The 1990's began the dot com revolution in Silicon Valley and in education. New Haven needed people with computer experience in education and business. When Rhonda Neagle left to become the media specialist at James Logan High School, Donna Uyemoto, the personnel director at New Haven, knew Alvarado needed someone to teach the teachers how to use the computers. Sharon Chambers remembers, "In August 1990, Jay Hendee, the district librarian, and Julia Strong looked at my portfolio, interviewed me, and hired me. I was thrilled, but terrified. A teacher told me, Rhonda Neagle, had big shoes. Good Luck trying to fill them. I was now the student's media teacher, manager of a very old 16000 volume library collection, and the technology facilitator."
"Fortunately for me the staff at Alvarado was amazingly supportive. The following year each teacher got their own computer for their classroom. It was on a cart. On Wednesday mornings we had training time until 10 am. No students came to school until 10:30 on Wednesdays. A set of classes were designated for each month in individual rooms for topics such as work processing, Kid Pix, and CD roms etc. Teachers rolled their cart to these rooms for instruction. I recruited teachers with computer experience to teach these classes. Marty Brown, ManYee Desandies, Cathy Hampton, Debbie Fryman all taught many classes. These teachers took charge and designed their own class work. After class each teacher rolled their cart back to their own class. This worked well because teachers had a choice as to what class they wanted. The other reason this worked was the AE staff was basically a really nice group of people. We also had technology training at staff meetings and I had a drop in after school users group where teachers could get help on anything related to technology."

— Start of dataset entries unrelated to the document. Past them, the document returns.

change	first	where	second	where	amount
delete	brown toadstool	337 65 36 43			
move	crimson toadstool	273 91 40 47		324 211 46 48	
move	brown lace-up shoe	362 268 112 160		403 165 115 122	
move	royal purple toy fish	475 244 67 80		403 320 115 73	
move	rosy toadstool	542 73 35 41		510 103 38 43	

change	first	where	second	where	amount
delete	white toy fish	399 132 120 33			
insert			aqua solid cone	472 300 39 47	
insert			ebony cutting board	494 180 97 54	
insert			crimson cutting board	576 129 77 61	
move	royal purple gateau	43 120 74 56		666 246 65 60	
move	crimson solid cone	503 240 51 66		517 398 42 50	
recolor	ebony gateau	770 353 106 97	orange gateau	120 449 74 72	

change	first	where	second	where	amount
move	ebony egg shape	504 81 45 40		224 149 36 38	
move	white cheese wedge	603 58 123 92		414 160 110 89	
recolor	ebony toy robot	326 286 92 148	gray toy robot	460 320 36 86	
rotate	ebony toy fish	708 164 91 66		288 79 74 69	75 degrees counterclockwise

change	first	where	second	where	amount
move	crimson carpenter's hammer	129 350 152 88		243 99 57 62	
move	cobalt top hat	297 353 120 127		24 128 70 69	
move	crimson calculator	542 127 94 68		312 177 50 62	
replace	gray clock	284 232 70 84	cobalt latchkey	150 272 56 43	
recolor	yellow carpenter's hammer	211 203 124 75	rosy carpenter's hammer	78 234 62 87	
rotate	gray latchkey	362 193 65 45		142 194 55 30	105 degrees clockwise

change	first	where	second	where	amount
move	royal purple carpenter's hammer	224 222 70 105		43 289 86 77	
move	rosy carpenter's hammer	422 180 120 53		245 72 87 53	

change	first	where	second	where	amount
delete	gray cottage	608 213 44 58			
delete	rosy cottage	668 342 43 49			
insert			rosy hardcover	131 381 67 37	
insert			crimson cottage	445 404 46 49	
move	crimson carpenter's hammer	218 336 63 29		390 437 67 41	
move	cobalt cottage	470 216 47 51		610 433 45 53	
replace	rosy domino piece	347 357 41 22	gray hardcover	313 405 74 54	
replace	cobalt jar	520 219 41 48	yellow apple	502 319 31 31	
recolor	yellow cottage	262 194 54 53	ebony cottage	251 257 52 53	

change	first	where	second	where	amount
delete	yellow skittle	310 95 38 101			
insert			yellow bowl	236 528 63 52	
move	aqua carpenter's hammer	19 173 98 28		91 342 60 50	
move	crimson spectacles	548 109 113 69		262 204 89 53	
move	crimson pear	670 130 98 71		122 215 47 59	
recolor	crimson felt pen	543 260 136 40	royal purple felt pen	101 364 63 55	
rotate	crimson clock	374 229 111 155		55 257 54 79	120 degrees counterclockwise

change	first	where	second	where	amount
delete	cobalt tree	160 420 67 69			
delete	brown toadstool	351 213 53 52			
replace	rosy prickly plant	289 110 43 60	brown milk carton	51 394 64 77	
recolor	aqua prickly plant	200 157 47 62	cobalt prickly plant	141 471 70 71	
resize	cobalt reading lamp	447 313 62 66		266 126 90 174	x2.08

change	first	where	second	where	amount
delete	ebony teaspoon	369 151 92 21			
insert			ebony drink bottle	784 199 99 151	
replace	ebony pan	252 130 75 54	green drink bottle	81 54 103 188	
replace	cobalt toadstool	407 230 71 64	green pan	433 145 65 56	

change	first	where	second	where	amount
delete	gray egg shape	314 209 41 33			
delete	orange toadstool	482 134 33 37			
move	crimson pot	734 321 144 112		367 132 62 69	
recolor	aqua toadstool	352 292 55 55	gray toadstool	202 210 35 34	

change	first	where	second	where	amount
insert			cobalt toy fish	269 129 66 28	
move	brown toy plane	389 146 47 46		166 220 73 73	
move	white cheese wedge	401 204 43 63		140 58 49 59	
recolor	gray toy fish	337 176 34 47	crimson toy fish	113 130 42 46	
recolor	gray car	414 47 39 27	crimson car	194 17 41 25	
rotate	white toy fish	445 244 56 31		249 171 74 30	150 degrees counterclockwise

We also had tremendous support from the district for technology. We had district meetings led by visionaries Jay Hendee and Roger Hoyer. These two were some of the first to realize the significance of the use of technology in education. Jay Hendee was the Head Librarian and Roger Hoyer was the director of Educational Technology. The librarian at James Login High School, Rhonda Neagle, also shared their vision. They went to conferences all over the United States to see how we could implement programs in New Haven. They were supported in this endeavor by our Superintendent, Guy Emmanual. The district meetings with teachers were not top down meetings. These were meetings in which everyone could discuss how to use programs and how best to teach the teachers and students to use the programs. As teachers our voices were heard. New Haven developed a reputation among California school districts as one of the leaders in educational technology. Due to the fact that all the district librarians were onboard with the vision, each school had a representative who would move students and teachers forward into the unknown but exciting future of educational technology. We had no idea how technology would look in twenty years, but we were game to do our best to learn how to use it with staff and students. You have to remember in 1990 most teachers did not even know how to use a computer, did not have one in their classroom, and some thought they were just a passing fancy. By 2011 technology went further than any of us could have ever imagined.
In 1995 some teachers were invited to a Summer Institute at Logan on using the internet. Liz Jordan and I developed Kids and Creeks an ecological website. Cathy Hampton and Manyee Desandies began to develop WOW. WOW or Wildcats on the Web was designed to be used by K-5 students. It was the first comprehensive internet website for students in New Haven. Now this website is no longer viable as the software used to develop it is no long available. Things change quickly in the technology world. The links cannot be revised and some of the sites have been cannibalized. However, if you look at WOW you can still see some of the ideas that were used. In 1999 a link for the media center was added.